CONOCIENDO  A  ISABELLA

Quise saber si Isabella realmente existía, si era la chica que había conocido hacía tantísimos años, si algo de lo que inicialmente me había contado Gus era verdad y por eso había llegado a tener ese sueño motivador, si el sueño tenía como base una fantasía emocional o si todo era producto de su imaginación y estaba más para el Borda que para usar un sweater bordó.

Para eso el camino más sencillo era intentar contactar a Isabella, algo que inicialmente me pareció casi un imposible ya que habían pasado muchos años y seguramente, aún encontrándola si accedería a hablar conmigo,   no sabía si se acordaría de mi ni sabía cómo localizarla, si no había dejado la ciudad era dar con alguien entre más 3 millones de personas, pero aprovechando la existencia de las redes sociales podía ser más fácil la búsqueda.

Yo la recordaba cómo a una chica atractiva, seductora, inteligente, de clase media, hija de un industrial, típico caso de una estudiante universitaria quizás de Derecho, quizás de Arquitectura, entonces probé con LinkedIn, una red de profesionales, ahí la busqué y había cinco con el mismo nombre, entonces a todas les escribí ofreciéndoles formar parte de mi red de contactos y como en mi perfil tengo más de 27.000 seguidores en todos los casos tenía contactos compartidos con cada una y, en la invitación, en muy pocas palabras quedaron plasmadas mis intenciones.

Una me contestó y ya con más espacio para expresarme comenzamos a intercambiar breves mensajes, no había estudiado lo que me imaginaba, sino que se había inclinado por Ciencias Económicas.

Le fui explicando las razones de mi búsqueda, nos intercambiamos los celulares y la red de profesionales dio paso a WhatsApp, con lo cual las conversaciones se hicieron mucho más fluidas.
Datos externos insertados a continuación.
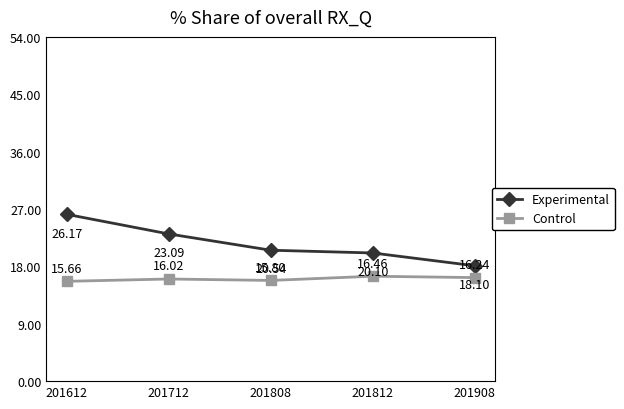

List the series in order of their overall mean, highest first.

Experimental, Control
Recordaba perfectamente a Gus, bastantes coincidencias de relatos hasta que se casó y le perdió el rastro.

Se vieron y charlaron un instante el día que él que se casaba, supo por amigos comunes que muchos años después se había separado y que un día se había al exterior, más precisamente a Estados Unidos.
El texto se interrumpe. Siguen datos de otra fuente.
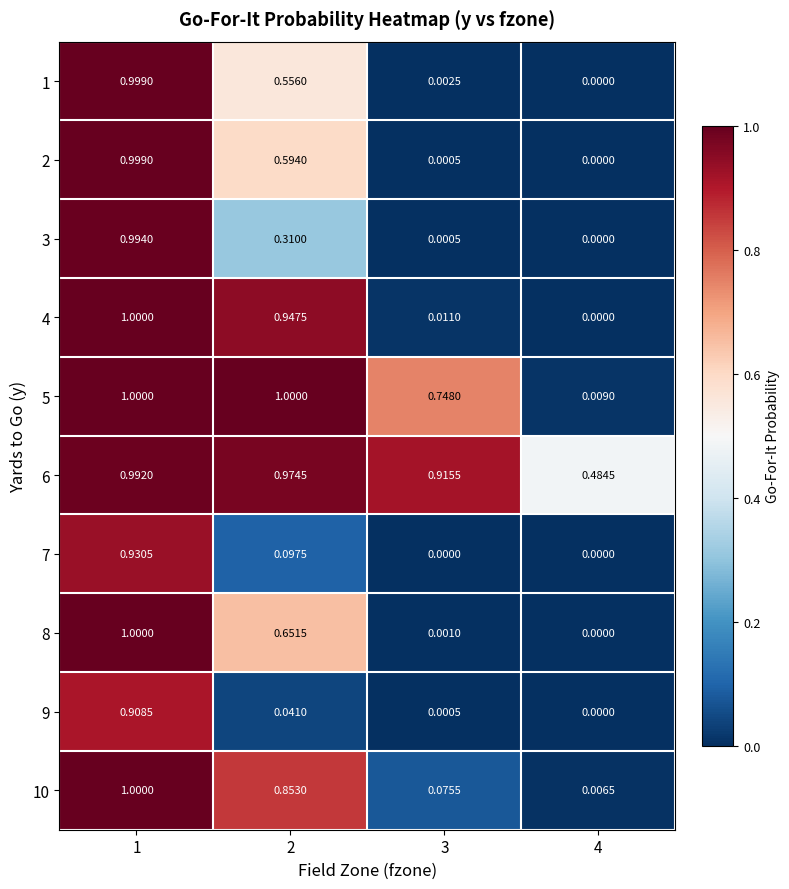

Is the value of 5 at 3 greater than the value of 7 at 3?

Yes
Eso sucedió hace mucho tiempo y nunca volvieron a hablar, hubo un breve intercambio de mails y nada más, lo que constituye en realidad un fugaz recuerdo de un pasado, allá lejos, hace tiempo, y nada más.

Me comentó que ella también se había separado hacía mucho, que si bien ahora tenía una pareja estable hacía muchos años, no convivían porque alguna experiencia anterior no le había resultado del todo satisfactorio y que sabía que Gus sí se había vuelto a casar, hasta ahí los recuerdos y el conocimiento de la vida de quien fuera su 1° novio.
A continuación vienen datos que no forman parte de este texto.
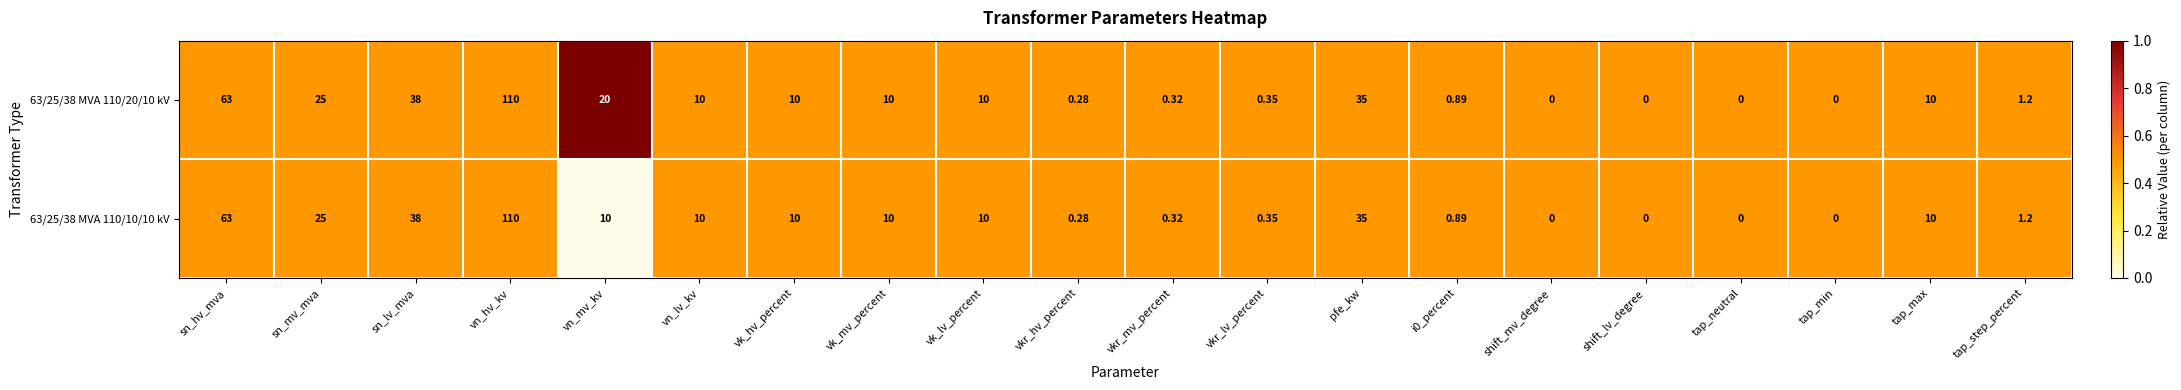

At which category is the sum across all series the highest?

vn_hv_kv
Le conté que Gus me había contactado para redactar sus experiencias de amoríos, seguramente para recrearse, como quien se perfuma la mano sólo para olerse, y cuando le relaté el sueño, hizo un mohín bajando la comisura de los labios y moviendo la cabeza para un lado y para el otro como muestra de sorpresa y murmuró: Mirá vos !!!, que imaginación el señorito.

Así terminó el chateo de ese sábado a la tarde sin mayor interés y con mi invitación formal de; Nos mantenemos en contacto. Hasta otro día.